Ms.Minal Hazarika, an engineer by profession, was part of the research team of CFAR in its formative years. Her untimely death in … was a great loss to the organization. Her husband, Sanjoy Hazarika, recalls the time she was associated with CFAR:
“She was so passionately involved with the work, spending hours in front of the television, taking notes. It wasn’t like any other job, she did not really care what the remuneration was, she just believed in its purpose. The second aspect of the work involved engagement with the civil society. This required her to go to the bastis where she would talk to the women and understand their views on the various issues that CFAR needed to look at vis-à-vis television. The third was the media outreach – a means of feedback for broadcasters on how television affected common people. CFAR did, at the time produce detailed, robust material hoping to influence and sensitize policy makers and broadcasters”.
Dr Anita Ghai, now a professor at the Ambedkar University. Dr. Ghai remembers:
“Gender and disability – their representation in the media, their presence or absence — were a couple of our primary areas of concern. One of the methods to understand this was to interact with people directly. So we went to people’s homes in the resettlement colonies – the bastis. In the process, our horizons expanded. The interaction led to some idea of the problems and troubles the women in these low income families faced on a daily basis. We were able to intervene and help out in different ways. Spaces were created wherein we could speak to them about health and other vital issues that were important to their lives”.

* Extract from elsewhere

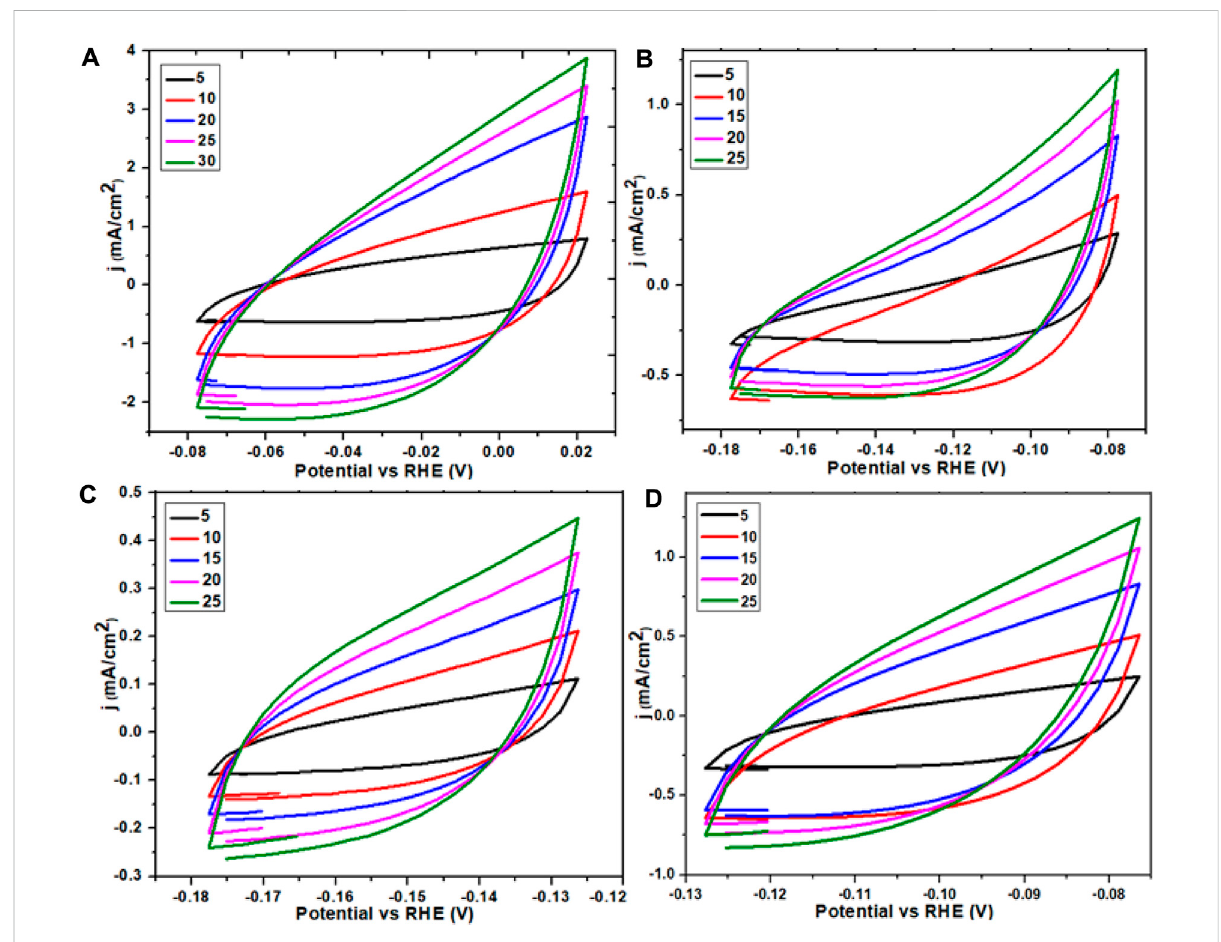
FIGURE 11 ECSAgraph ofCe-MOF andstraightlineplotofscanratevs. Δ j (A,B) andECSAgraphofcalcinated Ce-MOFandstraightline plotofscanratevs. Δ j (C,D)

Ms. Mridula Garg who ran a website called Indian Women, an online women’s magazine was another fellow traveler during CFAR’s early years. Reminiscing her time as a member of the Viewers’ Forum, Ms. Garg says:
“Although as a Forum, we weren’t quite sure where the exercise was heading, it was an exciting time for all of us. Thanks to the exposure to the work with CFAR I learnt to look at entertainment through a critical lens. And since I was involved mostly with the group of people living with disabilities, it was a two-fold learning. Not only was I looking at entertainment in a new light, I was also learning about people, especially those living with disabilities. We also interacted with eminent personalities and once I shared the dais with actor-producer Neena Gupta. This was a big deal for my mother who was a great fan of hers (laughs)… The work did draw some attention as I was approached by a foreign correspondent once (from The Independent) who knew me as someone who had worked with an organization that invited television and film stars to meet with disabled people. This was long after my stint with CFAR was over. His article, written some years ago, discussed how Indian cinema had over time changed in its portrayal of people with disabilities”.

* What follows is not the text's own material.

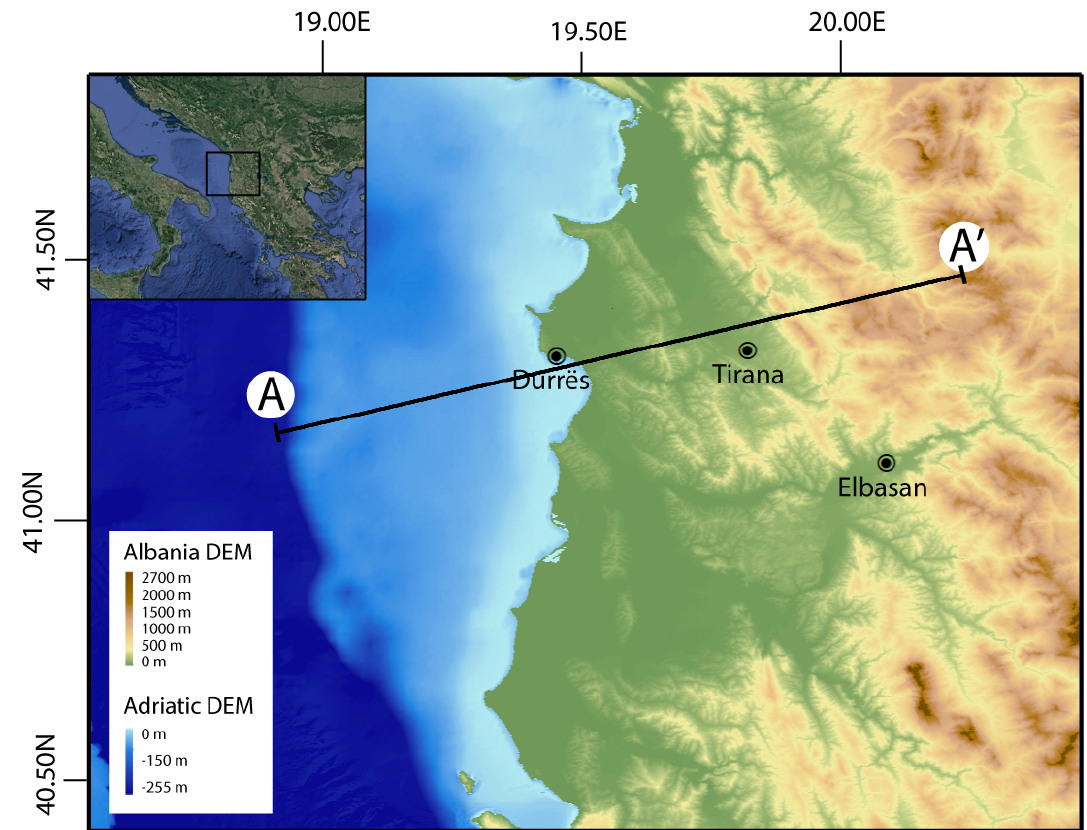
Figure 1. Digital Elevation Models (DEM) of the study area. The black line A-A’ shows the trace of the regional geological cross-section constructed in this study. The topography shown in this diagram is used in the analytical procedure for the calculation of the geotherms along vertical pseudo-wells (see text).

Ms. Shailaja Bajpai could well be described as the architect of the media studies carried out by CFAR in its early years. The comprehensive work done by the team led by Ms Bajpai and Ms. Akhila Sivadas as is evident in the reports such as “Rape of the Family” which looked at the issue of sexual violence in popular Hindi television serials or “Democracy at Work: TV Coverage of General Elections 1998-2004” make for fascinating reading. Contemplating on its relevance in today’s dramatically changed scenario, Ms Bajpai says the processes of research were just as relevant now, as they were 20 years ago.
“At CFAR we tracked things in two ways: one, by doing the kind of research we did. And then to take the research back to the target audience to give us their feedback. There were the hard facts and then there was what people perceived. Most times these did not match. If we could have kept it going and built on it, we would have been perhaps able to map these changes. The proliferation of 24hour news channels, the rise of spiritual channels, the influence of political groups over the broadcast media and people’s perception of all that could have been studied. If we had continued, to do little studies we would have known how BJP used the social media. We could have followed the entertainment channels and seen how social and cultural narratives were changed by political winds. Then there is the internet and its addiction which is now a known medical condition. We could have done case studies to show its impact on children, for instance.”